The Movie Waffler New Release Review - Carrie | The Movie Waffler

New Release Review - Carrie

Latest adaptation of the Stephen King novel.

Directed by: Kimberly Peirce
Starring: Chloe Grace Moretz, Julianne Moore, Gabriella Wilde, Portia Doubleday, Judy Greer, Ansel Elgort

Socially awkward teen Carrie White (Moretz) is showering after gym class when she experiences her first period, causing her to panic in the belief she is dying. Her classmates mock her and one, Chris Hargensen (Doubleday), films the incident on her phone, later uploading the footage to YouTube. This leads the school to take action against Chris, banning her from attending the upcoming school prom. Racked with guilt for her part in the humiliation of Carrie, Sue Snell (Wilde) asks her boyfriend, popular jock Tommy Ross (Elgort), to take Carrie to the prom in her place. Tommy reluctantly agrees and, after her initial suspicion, Carrie accepts his offer, much to the displeasure of her religious zealot mother (Moore). Meanwhile, Carrie has discovered that she possesses telekinetic powers, which she learns to harness but struggles to control when fueled by rage.
This is the latest of what now makes four adaptations of Stephen King's debut novel.
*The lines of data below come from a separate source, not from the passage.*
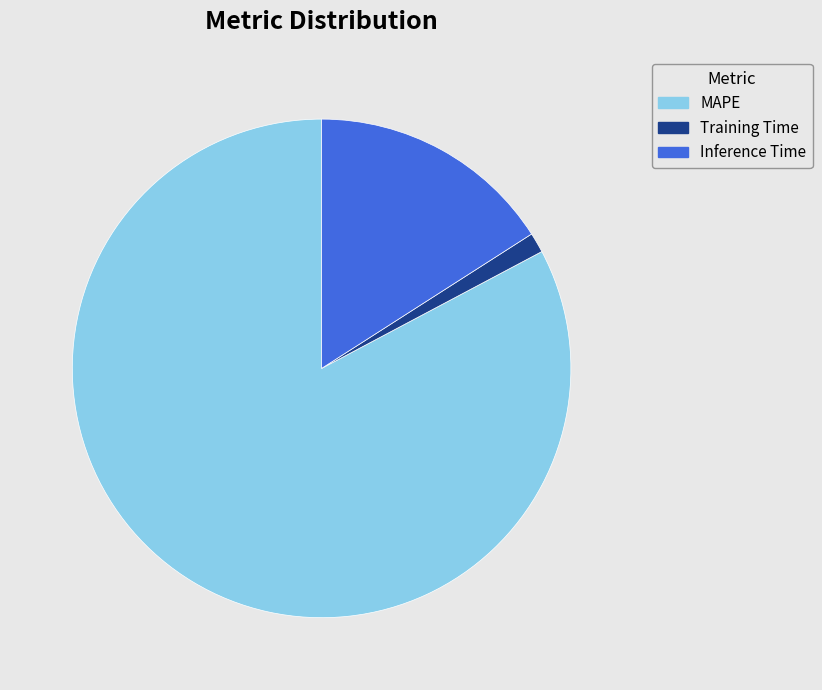

Approximately how many times larger is the value at Inference Time compared to MAPE?

0.2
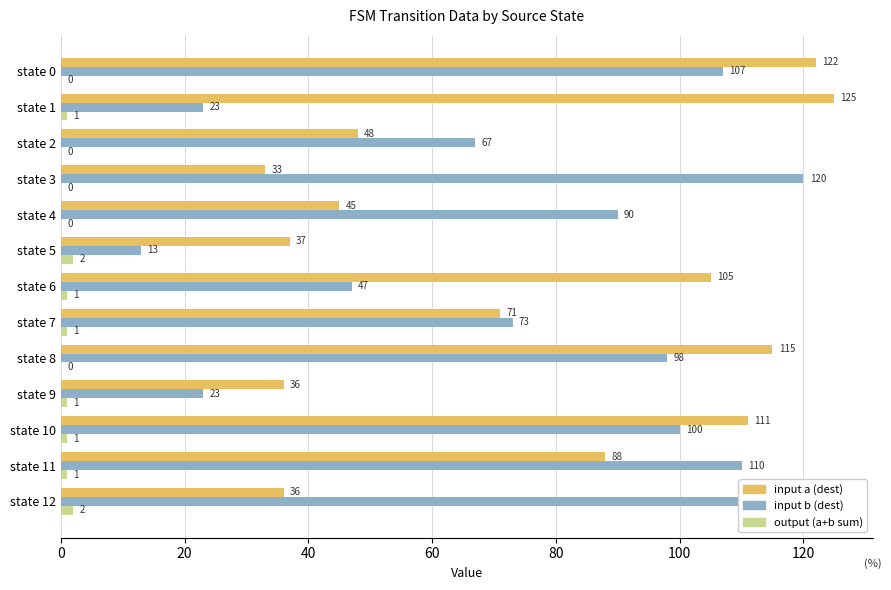

Are the bars grouped side by side (vs. stacked)?

Yes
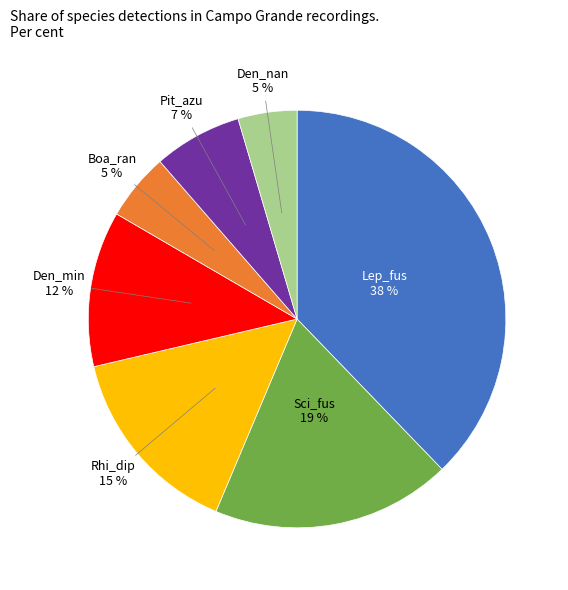

Does any single category account for the majority?

No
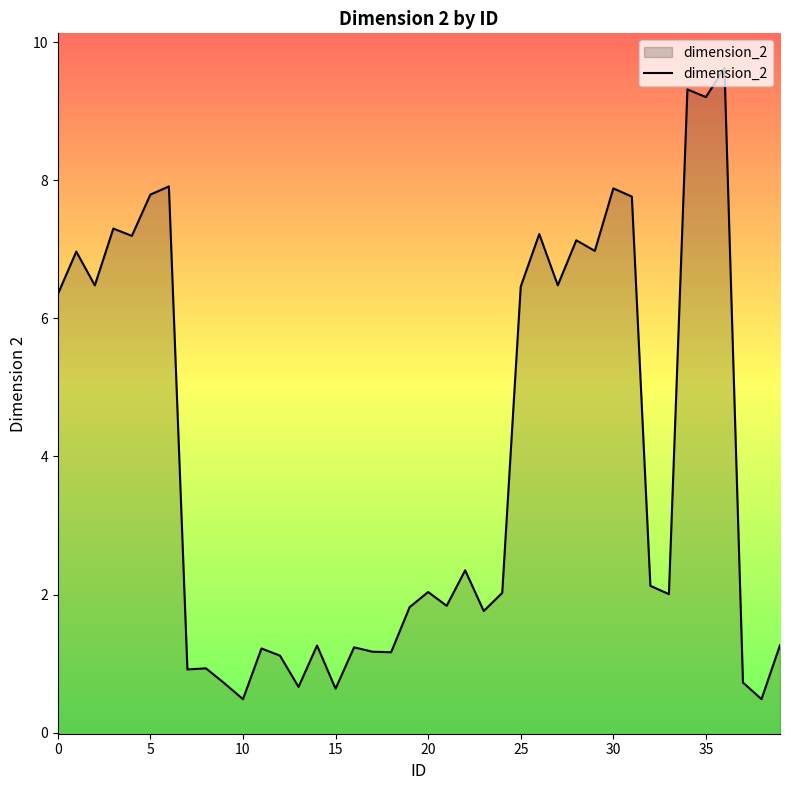

How many lines are shown in the chart?

1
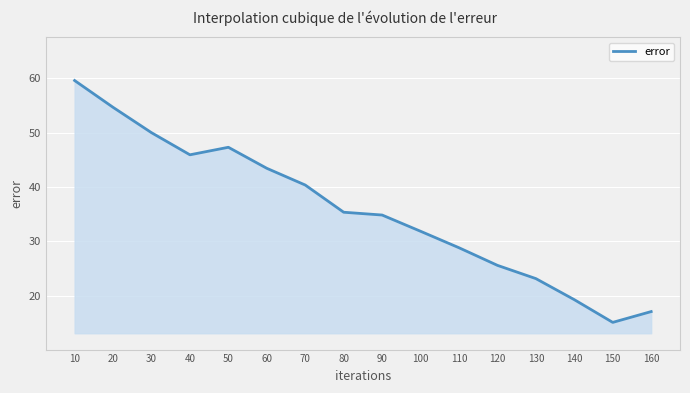

What is the difference between the maximum and minimum values?

44.5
The most revered of course is Brian de Palma's 1976 movie, a film I've always felt was at best an exercise in style over substance, though notable for outstanding performances from Sissy Spacek and Piper Laurie, a creepy Pino Donaggio score and a tour de force grand guignol climax. 1999 gave us Katt Shea's 'The Rage: Carrie 2', which, despite its sequel billing, was essentially a remake of de Palma's film. It's a by the numbers movie but Shea's female perspective elevates it somewhat above most late nineties horror fare. David Carson's 2002 TV movie is better than you might expect and benefits from the casting of Angela Bettis as Carrie and Patricia Clarkson as her zealous mother. The material to date has resulted in three movies that are all decent in their own ways and now this awful misjudged latest version.
Kimberly Peirce (director of 'Boys Don't Cry') was presumably chosen to add a female touch to what is very much a female story but there's nothing in the film to reflect this perspective. Her take is incredibly bland and seems intent on cashing in on the recent superhero trend. This 'Carrie' plays out like a superhero origin story with numerous scenes showing the title character excitedly developing her powers. I half expected her to design her own costume and when she finally undertakes her climactic rampage she behaves like The Hulk, causing earthquakes by stamping her feet. We saw pretty much the exact same story, albeit from a male perspective, in last year's found footage flick 'Chronicle'.
Ultimately it's the casting that really sinks Peirce's film. We've become used to seeing twentysomething performers posing as high school kids in horror movies so the casting of Moretz (15 at the time of filming) seemed commendable. But why cast a 15 year old as Carrie only to then fill the roles of her classmates with actors almost a decade her senior? (Wilde is 24, Doubleday 25 and Elgort 19.) I'm not familiar with the intricacies of US high schools but presumably senior year students would be at least 17, making Moretz far too young for the role. The youthful actress looks closer to 13 than 17, making her relationship with her classmates seem completely bizarre and in the case of her prom date, downright creepy.
Physically, Moretz is wrong for the role. While facially she may look like a child, she's quite a tall girl and with her broad shoulders it's impossible to believe she could be physically threatened by Moore, an actress she towers over. Moore comes off as more of a pathetic figure than a scary one and the extra scenes involving her character are pointless, adding nothing to the story.
King's book and de Palma's film were attacks on the cruelty mainstream America can often inflict on those it sees as "outsiders" but this film seems intent on avoiding any antagonizing or insulting of middle America. Moretz looks like a head cheerleader rather than any kind of social misfit but it's the casting of the uber-WASPish Wilde (a descendant of Britain's King Charles II no less) as the presumably Jewish character Susan Snell that really sticks out, removing the subtext made so explicit by the very Jewish Amy Irving's casting in the same role in de Palma's version. Not wanting to insult Christians, it's now implied that Carrie's mother is misquoting the Bible, her daughter answering her back with the correct passages. Peirce seems more intent on selling her film to middle America than upsetting it. 
The film seems equally confused about how to implement modern technology. At one point Snell receives a text message from Chris, implying her evil plans for Carrie. Rather than simply making a phone call to avert the crisis, Snell hops in her car and drives all the way across town to the prom. Likewise, Carrie is able to make it all the way home and take a bath without as much as one police car arriving on the scene.
Despite its seventies origins, this is a timeless tale and could easily have become a social commentary on today's youth but nobody involved seems interested in anything more than delivering a bland retelling of a now all too familiar story. A final revelation that leads nowhere suggests a darker ending that may have been ultimately considered too unpalatable for audiences.